» Data entries:
==================================================

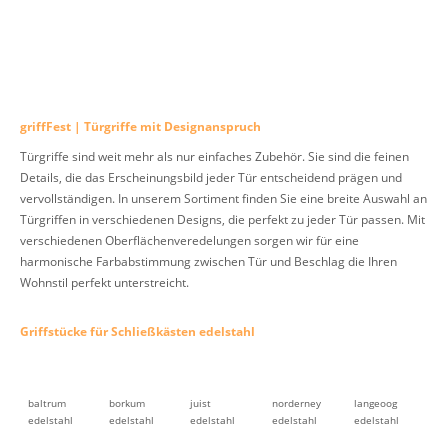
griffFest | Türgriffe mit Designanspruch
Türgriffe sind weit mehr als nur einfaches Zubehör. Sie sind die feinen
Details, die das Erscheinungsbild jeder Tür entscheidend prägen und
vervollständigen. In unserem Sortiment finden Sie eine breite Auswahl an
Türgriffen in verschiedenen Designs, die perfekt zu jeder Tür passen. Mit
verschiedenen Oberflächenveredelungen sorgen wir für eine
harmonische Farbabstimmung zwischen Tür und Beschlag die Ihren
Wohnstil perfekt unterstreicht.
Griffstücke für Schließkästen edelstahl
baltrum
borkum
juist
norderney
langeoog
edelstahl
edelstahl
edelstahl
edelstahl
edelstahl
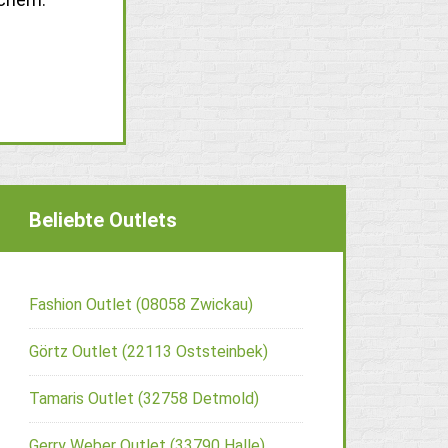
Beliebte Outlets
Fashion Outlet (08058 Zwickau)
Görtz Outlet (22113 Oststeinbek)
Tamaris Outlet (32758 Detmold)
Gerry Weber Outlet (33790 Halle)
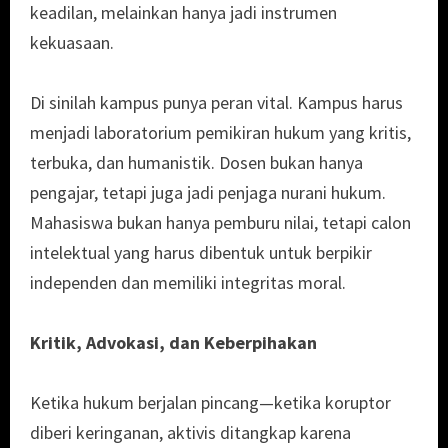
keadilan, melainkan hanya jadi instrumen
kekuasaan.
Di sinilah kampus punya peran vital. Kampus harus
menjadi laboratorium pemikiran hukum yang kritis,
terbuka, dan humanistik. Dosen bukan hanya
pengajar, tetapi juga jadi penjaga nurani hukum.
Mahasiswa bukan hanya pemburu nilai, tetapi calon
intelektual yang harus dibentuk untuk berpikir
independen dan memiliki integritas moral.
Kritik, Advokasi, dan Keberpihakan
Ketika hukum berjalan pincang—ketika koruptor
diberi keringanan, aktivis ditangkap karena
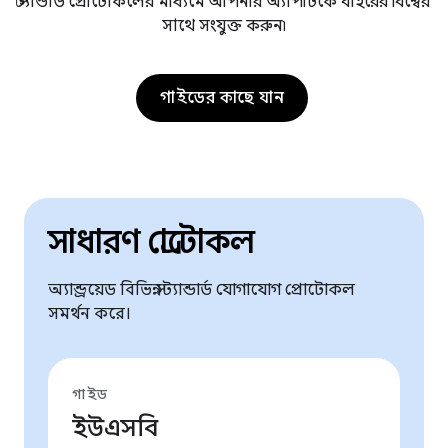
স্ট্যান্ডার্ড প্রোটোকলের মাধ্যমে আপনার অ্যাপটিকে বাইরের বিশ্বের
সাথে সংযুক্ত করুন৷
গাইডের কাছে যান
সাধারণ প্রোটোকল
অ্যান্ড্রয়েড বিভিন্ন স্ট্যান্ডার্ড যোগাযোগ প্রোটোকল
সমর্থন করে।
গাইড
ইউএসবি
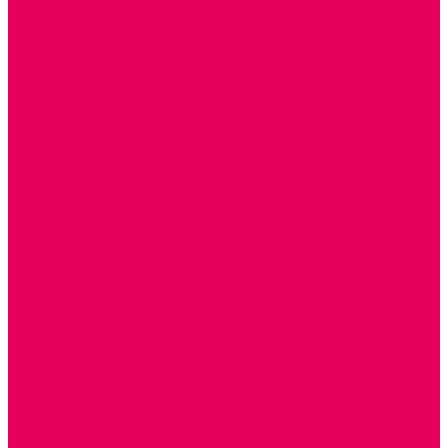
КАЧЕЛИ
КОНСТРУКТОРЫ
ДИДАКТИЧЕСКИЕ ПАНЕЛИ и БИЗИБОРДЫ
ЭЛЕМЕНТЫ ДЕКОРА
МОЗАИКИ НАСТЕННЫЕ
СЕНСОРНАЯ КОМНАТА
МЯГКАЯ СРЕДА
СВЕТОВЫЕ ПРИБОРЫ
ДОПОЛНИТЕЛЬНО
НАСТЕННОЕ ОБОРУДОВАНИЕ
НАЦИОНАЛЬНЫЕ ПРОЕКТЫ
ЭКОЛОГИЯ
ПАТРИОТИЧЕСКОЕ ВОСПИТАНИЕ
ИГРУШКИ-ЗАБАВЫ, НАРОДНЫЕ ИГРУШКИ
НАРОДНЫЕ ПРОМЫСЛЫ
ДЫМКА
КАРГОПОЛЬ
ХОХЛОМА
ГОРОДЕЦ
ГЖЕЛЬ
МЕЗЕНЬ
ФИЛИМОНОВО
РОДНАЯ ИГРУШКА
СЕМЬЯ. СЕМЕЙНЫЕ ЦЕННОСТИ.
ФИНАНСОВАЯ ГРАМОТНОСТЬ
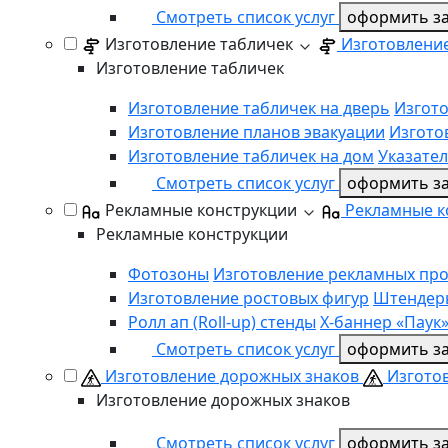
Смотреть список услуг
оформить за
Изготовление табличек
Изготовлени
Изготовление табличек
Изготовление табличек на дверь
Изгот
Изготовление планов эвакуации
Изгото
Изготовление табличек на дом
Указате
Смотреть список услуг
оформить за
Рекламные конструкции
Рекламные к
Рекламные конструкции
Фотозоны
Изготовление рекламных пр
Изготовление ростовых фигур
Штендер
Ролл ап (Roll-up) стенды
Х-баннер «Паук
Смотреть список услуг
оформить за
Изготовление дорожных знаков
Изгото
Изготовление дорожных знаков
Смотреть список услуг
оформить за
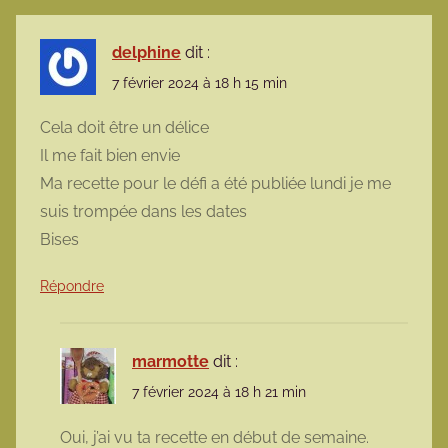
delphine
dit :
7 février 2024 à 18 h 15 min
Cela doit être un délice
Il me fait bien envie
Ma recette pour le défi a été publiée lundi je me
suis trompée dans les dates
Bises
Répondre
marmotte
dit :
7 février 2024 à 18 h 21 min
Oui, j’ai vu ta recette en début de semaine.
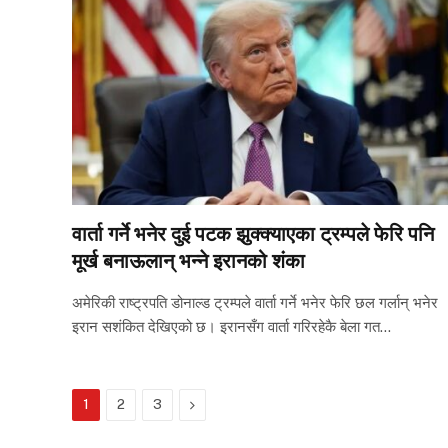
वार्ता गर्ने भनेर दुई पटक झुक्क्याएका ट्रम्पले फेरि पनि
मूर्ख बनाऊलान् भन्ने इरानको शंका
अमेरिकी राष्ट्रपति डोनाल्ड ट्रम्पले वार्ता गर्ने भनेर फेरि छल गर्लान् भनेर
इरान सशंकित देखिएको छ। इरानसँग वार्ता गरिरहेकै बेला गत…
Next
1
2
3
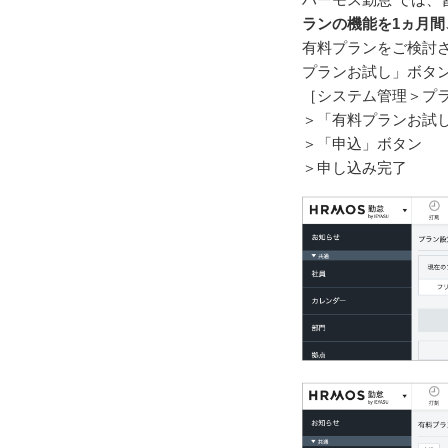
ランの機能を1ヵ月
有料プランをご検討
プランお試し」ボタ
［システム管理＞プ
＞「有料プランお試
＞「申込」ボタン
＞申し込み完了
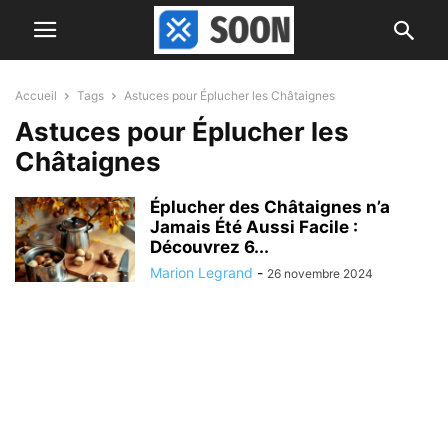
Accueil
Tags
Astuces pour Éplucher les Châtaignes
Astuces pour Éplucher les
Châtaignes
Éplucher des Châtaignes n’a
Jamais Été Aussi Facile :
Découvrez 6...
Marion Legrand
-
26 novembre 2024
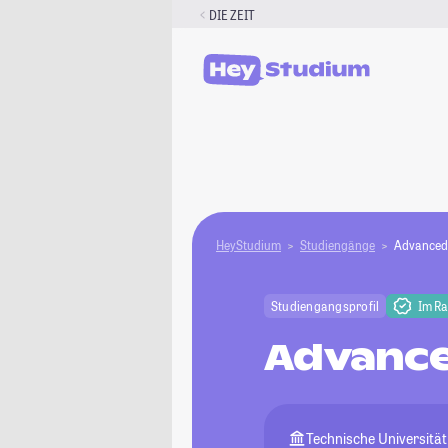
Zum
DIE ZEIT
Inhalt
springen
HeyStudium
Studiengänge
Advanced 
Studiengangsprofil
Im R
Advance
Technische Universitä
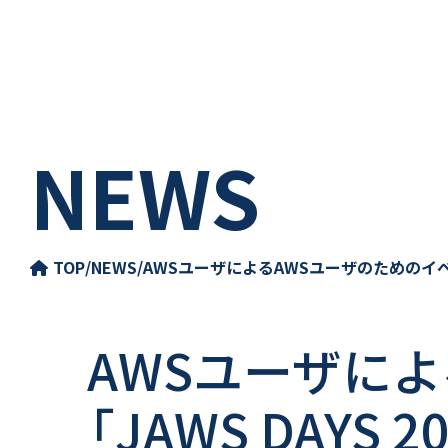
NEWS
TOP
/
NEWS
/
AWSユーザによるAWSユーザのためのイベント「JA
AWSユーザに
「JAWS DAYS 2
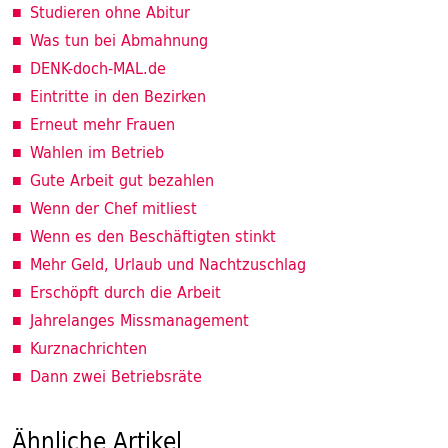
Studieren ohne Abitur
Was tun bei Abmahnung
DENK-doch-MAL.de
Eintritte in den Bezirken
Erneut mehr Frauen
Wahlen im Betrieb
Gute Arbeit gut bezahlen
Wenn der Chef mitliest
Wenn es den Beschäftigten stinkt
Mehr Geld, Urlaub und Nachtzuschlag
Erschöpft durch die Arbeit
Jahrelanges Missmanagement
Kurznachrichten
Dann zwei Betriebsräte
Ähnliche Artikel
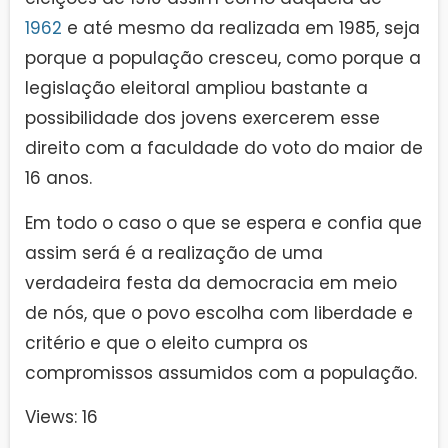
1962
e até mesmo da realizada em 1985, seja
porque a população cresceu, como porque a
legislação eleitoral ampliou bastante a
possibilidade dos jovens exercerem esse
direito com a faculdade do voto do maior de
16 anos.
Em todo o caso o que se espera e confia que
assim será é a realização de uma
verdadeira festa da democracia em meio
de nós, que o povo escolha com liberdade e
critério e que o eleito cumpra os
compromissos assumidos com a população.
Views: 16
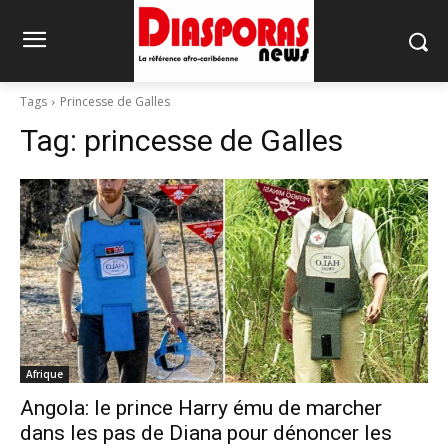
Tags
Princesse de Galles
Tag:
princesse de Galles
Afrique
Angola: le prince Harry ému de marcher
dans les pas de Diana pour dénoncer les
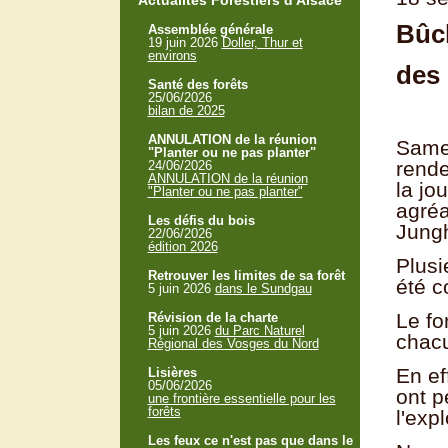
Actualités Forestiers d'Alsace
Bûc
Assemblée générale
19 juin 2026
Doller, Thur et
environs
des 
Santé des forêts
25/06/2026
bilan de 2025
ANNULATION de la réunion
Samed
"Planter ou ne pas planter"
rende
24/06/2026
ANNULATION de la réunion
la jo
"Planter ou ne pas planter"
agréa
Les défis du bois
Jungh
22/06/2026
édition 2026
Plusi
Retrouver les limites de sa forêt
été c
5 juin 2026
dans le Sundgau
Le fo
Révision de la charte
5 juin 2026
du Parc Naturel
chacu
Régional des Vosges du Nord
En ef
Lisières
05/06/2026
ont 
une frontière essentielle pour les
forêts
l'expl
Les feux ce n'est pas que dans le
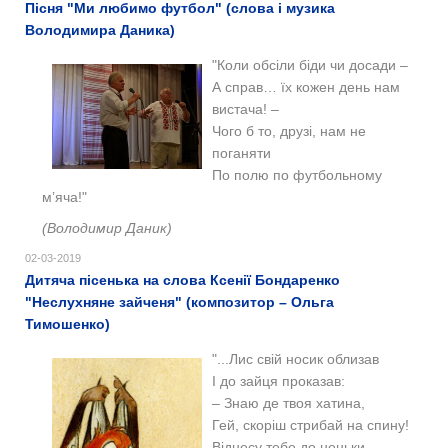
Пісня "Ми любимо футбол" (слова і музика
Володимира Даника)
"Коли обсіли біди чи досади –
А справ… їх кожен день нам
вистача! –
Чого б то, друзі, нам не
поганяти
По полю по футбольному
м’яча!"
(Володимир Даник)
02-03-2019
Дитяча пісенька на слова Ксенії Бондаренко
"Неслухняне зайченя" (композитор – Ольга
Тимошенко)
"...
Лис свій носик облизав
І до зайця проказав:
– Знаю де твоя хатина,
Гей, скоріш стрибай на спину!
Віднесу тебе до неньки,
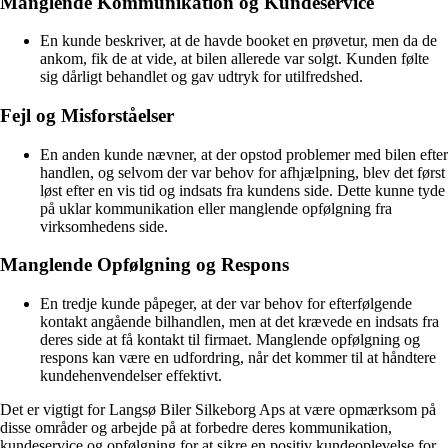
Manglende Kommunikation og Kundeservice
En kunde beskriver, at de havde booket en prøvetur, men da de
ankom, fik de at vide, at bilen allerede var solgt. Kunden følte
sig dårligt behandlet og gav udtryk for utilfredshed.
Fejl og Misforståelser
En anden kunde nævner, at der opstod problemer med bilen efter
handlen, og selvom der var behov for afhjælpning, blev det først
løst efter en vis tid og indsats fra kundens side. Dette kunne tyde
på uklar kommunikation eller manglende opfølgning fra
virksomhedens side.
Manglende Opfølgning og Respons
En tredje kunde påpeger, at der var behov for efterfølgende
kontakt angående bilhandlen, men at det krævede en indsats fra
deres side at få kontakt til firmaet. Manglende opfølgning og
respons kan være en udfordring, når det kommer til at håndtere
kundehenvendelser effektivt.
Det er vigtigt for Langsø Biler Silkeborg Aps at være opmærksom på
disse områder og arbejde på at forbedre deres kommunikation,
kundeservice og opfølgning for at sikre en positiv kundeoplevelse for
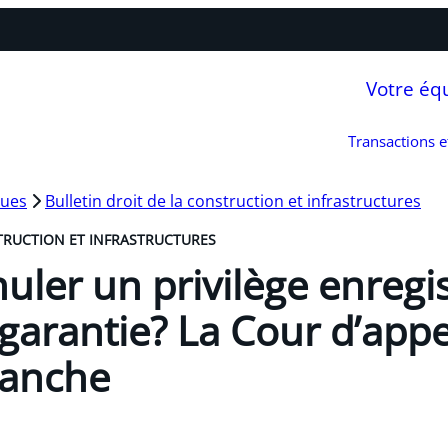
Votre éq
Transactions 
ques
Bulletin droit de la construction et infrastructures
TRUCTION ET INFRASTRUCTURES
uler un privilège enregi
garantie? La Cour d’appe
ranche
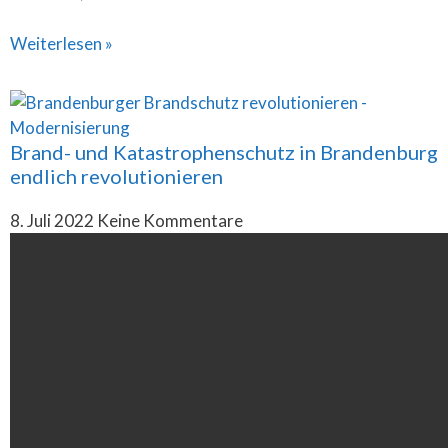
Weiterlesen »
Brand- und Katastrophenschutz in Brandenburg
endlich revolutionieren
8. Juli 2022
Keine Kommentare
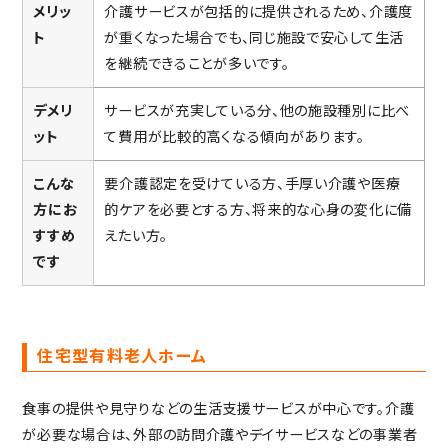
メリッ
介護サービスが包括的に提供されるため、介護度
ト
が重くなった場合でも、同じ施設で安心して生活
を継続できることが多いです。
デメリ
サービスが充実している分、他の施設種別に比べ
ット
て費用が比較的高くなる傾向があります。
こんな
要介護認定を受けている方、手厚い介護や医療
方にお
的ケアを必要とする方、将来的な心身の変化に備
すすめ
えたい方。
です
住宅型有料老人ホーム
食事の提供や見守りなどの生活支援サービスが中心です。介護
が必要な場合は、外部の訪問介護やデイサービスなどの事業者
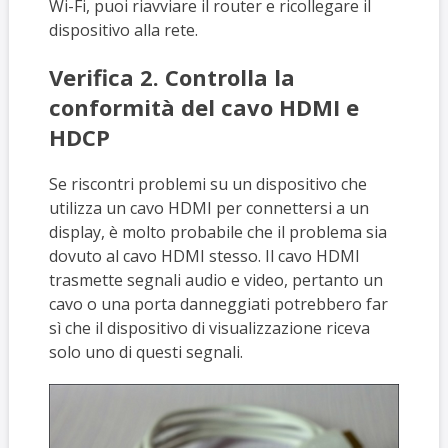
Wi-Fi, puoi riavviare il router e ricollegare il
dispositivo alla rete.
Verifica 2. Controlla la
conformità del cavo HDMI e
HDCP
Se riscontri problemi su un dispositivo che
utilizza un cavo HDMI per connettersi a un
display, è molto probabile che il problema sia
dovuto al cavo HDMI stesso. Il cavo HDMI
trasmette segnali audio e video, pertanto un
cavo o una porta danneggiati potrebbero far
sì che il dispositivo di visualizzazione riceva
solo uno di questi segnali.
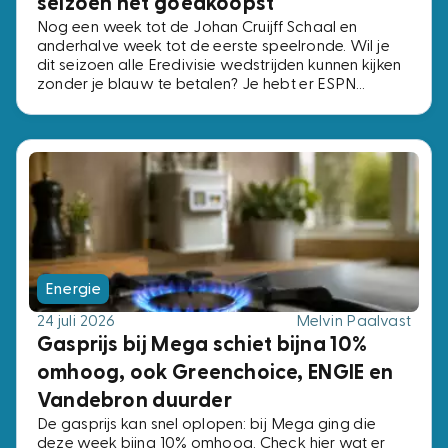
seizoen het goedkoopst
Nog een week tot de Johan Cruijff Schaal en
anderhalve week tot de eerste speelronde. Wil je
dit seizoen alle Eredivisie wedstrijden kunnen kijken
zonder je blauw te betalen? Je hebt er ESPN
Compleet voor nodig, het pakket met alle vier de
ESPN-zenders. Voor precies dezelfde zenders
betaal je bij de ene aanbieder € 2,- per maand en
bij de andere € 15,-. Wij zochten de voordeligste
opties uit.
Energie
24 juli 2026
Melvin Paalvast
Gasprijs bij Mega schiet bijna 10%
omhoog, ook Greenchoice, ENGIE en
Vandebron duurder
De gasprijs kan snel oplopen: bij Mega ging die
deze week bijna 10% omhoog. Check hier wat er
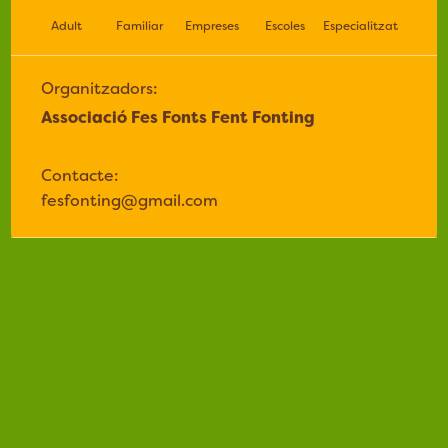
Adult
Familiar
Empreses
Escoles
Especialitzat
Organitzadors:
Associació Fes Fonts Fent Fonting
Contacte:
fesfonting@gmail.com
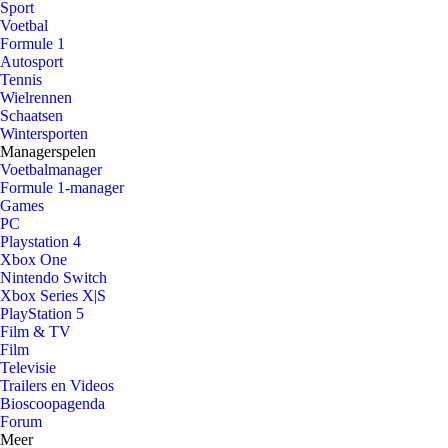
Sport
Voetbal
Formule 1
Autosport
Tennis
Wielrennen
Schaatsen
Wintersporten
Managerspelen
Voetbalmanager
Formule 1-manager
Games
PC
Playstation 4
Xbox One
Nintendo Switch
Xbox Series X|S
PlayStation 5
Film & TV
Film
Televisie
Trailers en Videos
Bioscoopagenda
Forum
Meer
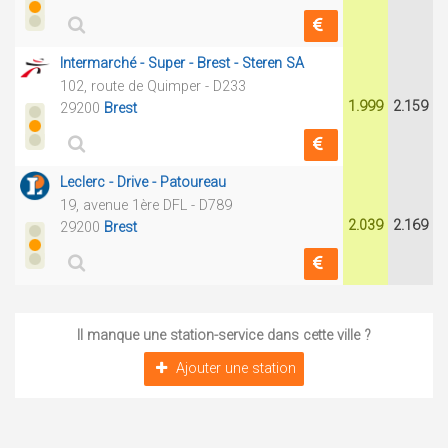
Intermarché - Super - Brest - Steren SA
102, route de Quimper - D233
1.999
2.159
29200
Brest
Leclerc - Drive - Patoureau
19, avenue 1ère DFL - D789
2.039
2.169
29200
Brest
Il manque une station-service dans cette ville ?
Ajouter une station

==================================================

» TASK PROMPT:
Whenever a line in the entries holds the word "Wenn", copy that line.

» SOLUTION TO THIS PROBLEM:
Wenn der Chef mitliest
Wenn es den Beschäftigten stinkt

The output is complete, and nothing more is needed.